Your instructions —
Only the text belongs in the answer: every line of the records below, transcribed exactly.
Information section start
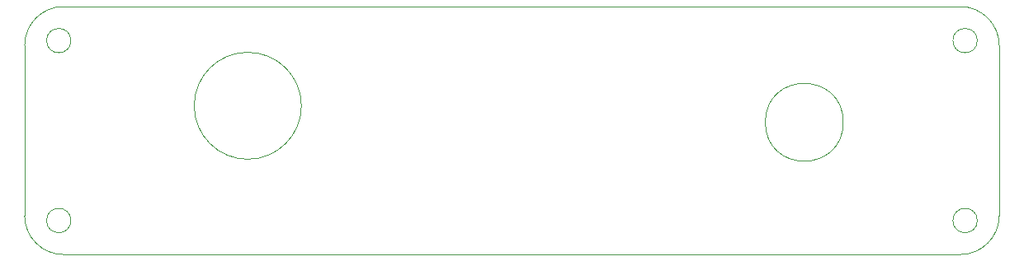
<source format=gbr>
%TF.GenerationSoftware,KiCad,Pcbnew,5.0.2+dfsg1-1*%
%TF.CreationDate,2021-08-12T08:08:34+08:00*%
%TF.ProjectId,shell_3,7368656c-6c5f-4332-9e6b-696361645f70,rev?*%
%TF.SameCoordinates,Original*%
%TF.FileFunction,Profile,NP*%
%FSLAX46Y46*%
G04 Gerber Fmt 4.6, Leading zero omitted, Abs format (unit mm)*
G04 Created by KiCad (PCBNEW 5.0.2+dfsg1-1) date 2021年08月12日 星期四 08时08分34秒*
%MOMM*%
%LPD*%
G01*
G04 APERTURE LIST*
%ADD10C,0.050000*%
G04 APERTURE END LIST*
D10*
X184000000Y-111900000D02*
G75*
G03X184000000Y-111900000I-4000000J0D01*
G01*
X128400000Y-110200000D02*
G75*
G03X128400000Y-110200000I-5500000J0D01*
G01*
X197750000Y-103500000D02*
G75*
G03X197750000Y-103500000I-1250000J0D01*
G01*
X197750000Y-122000000D02*
G75*
G03X197750000Y-122000000I-1250000J0D01*
G01*
X104750000Y-122000000D02*
G75*
G03X104750000Y-122000000I-1250000J0D01*
G01*
X104750000Y-103500000D02*
G75*
G03X104750000Y-103500000I-1250000J0D01*
G01*
X100000000Y-121500000D02*
G75*
G03X104000000Y-125500000I4000000J0D01*
G01*
X196000000Y-125500000D02*
G75*
G03X200000000Y-121500000I0J4000000D01*
G01*
X200000000Y-104000000D02*
G75*
G03X196000000Y-100000000I-4000000J0D01*
G01*
X104000000Y-100000000D02*
G75*
G03X100000000Y-104000000I0J-4000000D01*
G01*
X196000000Y-100000000D02*
X104000000Y-100000000D01*
X200000000Y-121500000D02*
X200000000Y-104000000D01*
X104000000Y-125500000D02*
X196000000Y-125500000D01*
X100000000Y-104000000D02*
X100000000Y-121500000D01*
M02*

</source>
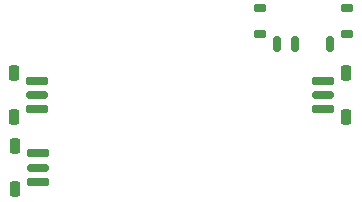
<source format=gbr>
%TF.GenerationSoftware,KiCad,Pcbnew,9.0.7*%
%TF.CreationDate,2026-01-31T17:00:11+00:00*%
%TF.ProjectId,timetable,74696d65-7461-4626-9c65-2e6b69636164,rev?*%
%TF.SameCoordinates,Original*%
%TF.FileFunction,Paste,Top*%
%TF.FilePolarity,Positive*%
%FSLAX46Y46*%
G04 Gerber Fmt 4.6, Leading zero omitted, Abs format (unit mm)*
G04 Created by KiCad (PCBNEW 9.0.7) date 2026-01-31 17:00:11*
%MOMM*%
%LPD*%
G01*
G04 APERTURE LIST*
G04 Aperture macros list*
%AMRoundRect*
0 Rectangle with rounded corners*
0 $1 Rounding radius*
0 $2 $3 $4 $5 $6 $7 $8 $9 X,Y pos of 4 corners*
0 Add a 4 corners polygon primitive as box body*
4,1,4,$2,$3,$4,$5,$6,$7,$8,$9,$2,$3,0*
0 Add four circle primitives for the rounded corners*
1,1,$1+$1,$2,$3*
1,1,$1+$1,$4,$5*
1,1,$1+$1,$6,$7*
1,1,$1+$1,$8,$9*
0 Add four rect primitives between the rounded corners*
20,1,$1+$1,$2,$3,$4,$5,0*
20,1,$1+$1,$4,$5,$6,$7,0*
20,1,$1+$1,$6,$7,$8,$9,0*
20,1,$1+$1,$8,$9,$2,$3,0*%
G04 Aperture macros list end*
%ADD10RoundRect,0.187500X0.712500X-0.187500X0.712500X0.187500X-0.712500X0.187500X-0.712500X-0.187500X0*%
%ADD11RoundRect,0.150000X0.750000X-0.150000X0.750000X0.150000X-0.750000X0.150000X-0.750000X-0.150000X0*%
%ADD12RoundRect,0.225000X0.225000X-0.425000X0.225000X0.425000X-0.225000X0.425000X-0.225000X-0.425000X0*%
%ADD13RoundRect,0.150000X0.150000X0.500000X-0.150000X0.500000X-0.150000X-0.500000X0.150000X-0.500000X0*%
%ADD14RoundRect,0.175000X0.350000X0.175000X-0.350000X0.175000X-0.350000X-0.175000X0.350000X-0.175000X0*%
%ADD15RoundRect,0.187500X-0.712500X0.187500X-0.712500X-0.187500X0.712500X-0.187500X0.712500X0.187500X0*%
%ADD16RoundRect,0.150000X-0.750000X0.150000X-0.750000X-0.150000X0.750000X-0.150000X0.750000X0.150000X0*%
%ADD17RoundRect,0.225000X-0.225000X0.425000X-0.225000X-0.425000X0.225000X-0.425000X0.225000X0.425000X0*%
G04 APERTURE END LIST*
D10*
%TO.C,SW3*%
X217100000Y-29225000D03*
X217100000Y-26775000D03*
D11*
X217100000Y-28000000D03*
D12*
X219050000Y-29850000D03*
X219050000Y-26150000D03*
%TD*%
D13*
%TO.C,SW2*%
X217740000Y-23710000D03*
X214740000Y-23710000D03*
X213240000Y-23710000D03*
D14*
X219165000Y-22860000D03*
X219165000Y-20660000D03*
X211815000Y-22860000D03*
X211815000Y-20660000D03*
%TD*%
D15*
%TO.C,SW4*%
X192950000Y-32925000D03*
X192950000Y-35375000D03*
D16*
X192950000Y-34150000D03*
D17*
X191000000Y-32300000D03*
X191000000Y-36000000D03*
%TD*%
D15*
%TO.C,SW1*%
X192900000Y-26775000D03*
X192900000Y-29225000D03*
D16*
X192900000Y-28000000D03*
D17*
X190950000Y-26150000D03*
X190950000Y-29850000D03*
%TD*%
M02*

</source>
Information section end
Answer box —
<source format=gbr>
%TF.GenerationSoftware,KiCad,Pcbnew,5.0.2+dfsg1-1*%
%TF.CreationDate,2021-08-12T08:08:34+08:00*%
%TF.ProjectId,shell_3,7368656c-6c5f-4332-9e6b-696361645f70,rev?*%
%TF.SameCoordinates,Original*%
%TF.FileFunction,Profile,NP*%
%FSLAX46Y46*%
G04 Gerber Fmt 4.6, Leading zero omitted, Abs format (unit mm)*
G04 Created by KiCad (PCBNEW 5.0.2+dfsg1-1) date 2021年08月12日 星期四 08时08分34秒*
%MOMM*%
%LPD*%
G01*
G04 APERTURE LIST*
%ADD10C,0.050000*%
G04 APERTURE END LIST*
D10*
X184000000Y-111900000D02*
G75*
G03X184000000Y-111900000I-4000000J0D01*
G01*
X128400000Y-110200000D02*
G75*
G03X128400000Y-110200000I-5500000J0D01*
G01*
X197750000Y-103500000D02*
G75*
G03X197750000Y-103500000I-1250000J0D01*
G01*
X197750000Y-122000000D02*
G75*
G03X197750000Y-122000000I-1250000J0D01*
G01*
X104750000Y-122000000D02*
G75*
G03X104750000Y-122000000I-1250000J0D01*
G01*
X104750000Y-103500000D02*
G75*
G03X104750000Y-103500000I-1250000J0D01*
G01*
X100000000Y-121500000D02*
G75*
G03X104000000Y-125500000I4000000J0D01*
G01*
X196000000Y-125500000D02*
G75*
G03X200000000Y-121500000I0J4000000D01*
G01*
X200000000Y-104000000D02*
G75*
G03X196000000Y-100000000I-4000000J0D01*
G01*
X104000000Y-100000000D02*
G75*
G03X100000000Y-104000000I0J-4000000D01*
G01*
X196000000Y-100000000D02*
X104000000Y-100000000D01*
X200000000Y-121500000D02*
X200000000Y-104000000D01*
X104000000Y-125500000D02*
X196000000Y-125500000D01*
X100000000Y-104000000D02*
X100000000Y-121500000D01*
M02*

</source>
<source format=gbr>
%TF.GenerationSoftware,KiCad,Pcbnew,9.0.7*%
%TF.CreationDate,2026-01-31T17:00:11+00:00*%
%TF.ProjectId,timetable,74696d65-7461-4626-9c65-2e6b69636164,rev?*%
%TF.SameCoordinates,Original*%
%TF.FileFunction,Paste,Top*%
%TF.FilePolarity,Positive*%
%FSLAX46Y46*%
G04 Gerber Fmt 4.6, Leading zero omitted, Abs format (unit mm)*
G04 Created by KiCad (PCBNEW 9.0.7) date 2026-01-31 17:00:11*
%MOMM*%
%LPD*%
G01*
G04 APERTURE LIST*
G04 Aperture macros list*
%AMRoundRect*
0 Rectangle with rounded corners*
0 $1 Rounding radius*
0 $2 $3 $4 $5 $6 $7 $8 $9 X,Y pos of 4 corners*
0 Add a 4 corners polygon primitive as box body*
4,1,4,$2,$3,$4,$5,$6,$7,$8,$9,$2,$3,0*
0 Add four circle primitives for the rounded corners*
1,1,$1+$1,$2,$3*
1,1,$1+$1,$4,$5*
1,1,$1+$1,$6,$7*
1,1,$1+$1,$8,$9*
0 Add four rect primitives between the rounded corners*
20,1,$1+$1,$2,$3,$4,$5,0*
20,1,$1+$1,$4,$5,$6,$7,0*
20,1,$1+$1,$6,$7,$8,$9,0*
20,1,$1+$1,$8,$9,$2,$3,0*%
G04 Aperture macros list end*
%ADD10RoundRect,0.187500X0.712500X-0.187500X0.712500X0.187500X-0.712500X0.187500X-0.712500X-0.187500X0*%
%ADD11RoundRect,0.150000X0.750000X-0.150000X0.750000X0.150000X-0.750000X0.150000X-0.750000X-0.150000X0*%
%ADD12RoundRect,0.225000X0.225000X-0.425000X0.225000X0.425000X-0.225000X0.425000X-0.225000X-0.425000X0*%
%ADD13RoundRect,0.150000X0.150000X0.500000X-0.150000X0.500000X-0.150000X-0.500000X0.150000X-0.500000X0*%
%ADD14RoundRect,0.175000X0.350000X0.175000X-0.350000X0.175000X-0.350000X-0.175000X0.350000X-0.175000X0*%
%ADD15RoundRect,0.187500X-0.712500X0.187500X-0.712500X-0.187500X0.712500X-0.187500X0.712500X0.187500X0*%
%ADD16RoundRect,0.150000X-0.750000X0.150000X-0.750000X-0.150000X0.750000X-0.150000X0.750000X0.150000X0*%
%ADD17RoundRect,0.225000X-0.225000X0.425000X-0.225000X-0.425000X0.225000X-0.425000X0.225000X0.425000X0*%
G04 APERTURE END LIST*
D10*
%TO.C,SW3*%
X217100000Y-29225000D03*
X217100000Y-26775000D03*
D11*
X217100000Y-28000000D03*
D12*
X219050000Y-29850000D03*
X219050000Y-26150000D03*
%TD*%
D13*
%TO.C,SW2*%
X217740000Y-23710000D03*
X214740000Y-23710000D03*
X213240000Y-23710000D03*
D14*
X219165000Y-22860000D03*
X219165000Y-20660000D03*
X211815000Y-22860000D03*
X211815000Y-20660000D03*
%TD*%
D15*
%TO.C,SW4*%
X192950000Y-32925000D03*
X192950000Y-35375000D03*
D16*
X192950000Y-34150000D03*
D17*
X191000000Y-32300000D03*
X191000000Y-36000000D03*
%TD*%
D15*
%TO.C,SW1*%
X192900000Y-26775000D03*
X192900000Y-29225000D03*
D16*
X192900000Y-28000000D03*
D17*
X190950000Y-26150000D03*
X190950000Y-29850000D03*
%TD*%
M02*

</source>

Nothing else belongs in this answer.